[linux-lvm] How to implement live migration of VMs in thinlv after using lvmlockd

Stuart D Gathman stuart at gathman.org
Tue Nov 1 18:08:21 UTC 2022


Z> On Tue, Nov 01, 2022 at 01:36:17PM +0800, Zhiyong Ye wrote:
>> I want to implement live migration of VMs in the lvm + lvmlockd + sanlock
>> environment. There are multiple hosts in the cluster using the same iscsi
>> connection, and the VMs are running on this environment using thinlv
>> volumes. But if want to live migrate the vm, it will be difficult since
>> thinlv which from the same thin pool can only be exclusive active on one
>> host.

I just expose the LV (thin or not - I prefer not) as an iSCSI target
that the VM boots from.  There is only one host that manages a thin pool, 
and that is a single point of failure, but no locking issues.  You
issue the LVM commands on the iSCSI server (which I guess they call NAS
these days).

If you need a way for a VM to request enlarging an LV it accesses, or
similar interaction, I would make a simple API where each VM gets a
token that determines what LVs it has access to and how much total
storage it can consume.  Maybe someone has already done that.
I just issue the commands on the LVM/NAS/iSCSI host.

I haven't done this, but there can be more than one thin pool, each on
it's own NAS/iSCSI server.  So if one storage server crashes, then
only the VMs attached to it crash.  You can only (simply) migrate a VM 
to another VM host on the same storage server.
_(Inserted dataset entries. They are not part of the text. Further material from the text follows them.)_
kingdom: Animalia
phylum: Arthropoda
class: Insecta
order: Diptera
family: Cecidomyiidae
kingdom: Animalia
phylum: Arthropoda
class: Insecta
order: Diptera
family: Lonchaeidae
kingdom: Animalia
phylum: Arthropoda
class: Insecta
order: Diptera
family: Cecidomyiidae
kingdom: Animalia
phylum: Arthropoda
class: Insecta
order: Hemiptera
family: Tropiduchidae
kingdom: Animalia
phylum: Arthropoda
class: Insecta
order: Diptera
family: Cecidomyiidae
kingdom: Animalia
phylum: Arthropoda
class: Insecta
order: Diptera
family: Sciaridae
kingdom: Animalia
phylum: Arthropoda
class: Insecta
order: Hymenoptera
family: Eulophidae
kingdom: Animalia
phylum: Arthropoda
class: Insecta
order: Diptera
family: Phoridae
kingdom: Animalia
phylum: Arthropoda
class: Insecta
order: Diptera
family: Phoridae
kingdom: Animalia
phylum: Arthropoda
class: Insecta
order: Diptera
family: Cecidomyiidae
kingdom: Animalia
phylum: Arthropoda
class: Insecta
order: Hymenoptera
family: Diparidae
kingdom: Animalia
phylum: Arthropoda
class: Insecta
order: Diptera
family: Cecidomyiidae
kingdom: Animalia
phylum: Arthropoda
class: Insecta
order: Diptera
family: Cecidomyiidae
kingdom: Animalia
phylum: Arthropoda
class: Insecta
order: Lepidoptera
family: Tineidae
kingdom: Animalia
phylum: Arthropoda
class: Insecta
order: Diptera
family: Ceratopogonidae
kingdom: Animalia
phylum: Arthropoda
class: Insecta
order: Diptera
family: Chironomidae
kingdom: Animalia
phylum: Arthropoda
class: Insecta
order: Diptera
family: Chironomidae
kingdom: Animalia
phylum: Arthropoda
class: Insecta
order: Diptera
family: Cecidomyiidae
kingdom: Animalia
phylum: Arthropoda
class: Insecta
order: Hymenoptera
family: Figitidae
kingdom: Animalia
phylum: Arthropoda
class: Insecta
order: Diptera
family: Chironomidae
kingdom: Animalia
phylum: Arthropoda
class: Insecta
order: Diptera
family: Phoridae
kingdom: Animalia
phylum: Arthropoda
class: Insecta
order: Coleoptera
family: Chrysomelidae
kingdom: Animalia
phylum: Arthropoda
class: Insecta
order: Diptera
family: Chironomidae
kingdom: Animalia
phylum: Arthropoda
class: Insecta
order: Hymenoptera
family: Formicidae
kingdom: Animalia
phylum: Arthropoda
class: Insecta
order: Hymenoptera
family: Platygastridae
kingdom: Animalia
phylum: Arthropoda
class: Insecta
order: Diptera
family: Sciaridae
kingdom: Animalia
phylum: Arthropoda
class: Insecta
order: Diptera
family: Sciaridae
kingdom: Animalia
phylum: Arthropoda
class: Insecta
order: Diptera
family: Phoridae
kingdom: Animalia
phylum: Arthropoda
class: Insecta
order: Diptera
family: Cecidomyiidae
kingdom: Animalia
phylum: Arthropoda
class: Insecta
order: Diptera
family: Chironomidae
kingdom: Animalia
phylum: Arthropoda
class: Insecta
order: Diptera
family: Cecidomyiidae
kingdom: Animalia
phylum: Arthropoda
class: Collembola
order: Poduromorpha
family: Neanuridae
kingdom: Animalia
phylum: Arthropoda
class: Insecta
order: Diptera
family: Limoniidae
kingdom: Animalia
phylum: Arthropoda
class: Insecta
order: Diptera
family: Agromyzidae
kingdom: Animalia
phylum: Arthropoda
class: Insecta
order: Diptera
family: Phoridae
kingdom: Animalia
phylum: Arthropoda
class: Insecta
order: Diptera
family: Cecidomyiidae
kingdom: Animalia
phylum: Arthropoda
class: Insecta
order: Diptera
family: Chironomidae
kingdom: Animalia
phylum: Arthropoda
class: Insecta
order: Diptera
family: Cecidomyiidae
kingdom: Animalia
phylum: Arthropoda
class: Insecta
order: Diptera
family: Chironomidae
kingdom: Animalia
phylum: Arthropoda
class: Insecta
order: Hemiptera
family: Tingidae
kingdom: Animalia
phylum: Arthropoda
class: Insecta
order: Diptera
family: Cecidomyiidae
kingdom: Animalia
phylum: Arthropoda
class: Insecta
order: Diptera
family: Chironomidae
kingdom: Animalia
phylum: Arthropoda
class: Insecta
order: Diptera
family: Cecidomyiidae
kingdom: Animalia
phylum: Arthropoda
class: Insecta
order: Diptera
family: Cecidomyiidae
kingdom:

BUT, you can migrate a VM to another host less instantly using DRBD
or other remote mirroring driver.  I have done this.  You get the
remote LV mirror mostly synced, suspend the VM (to a file if you need
to rsync that to the remote), finish the sync of the LV(s), resume the
VM on the new server - in another city.  Handy when you have a few hours
notice of a natural disaster (hurricane/flood).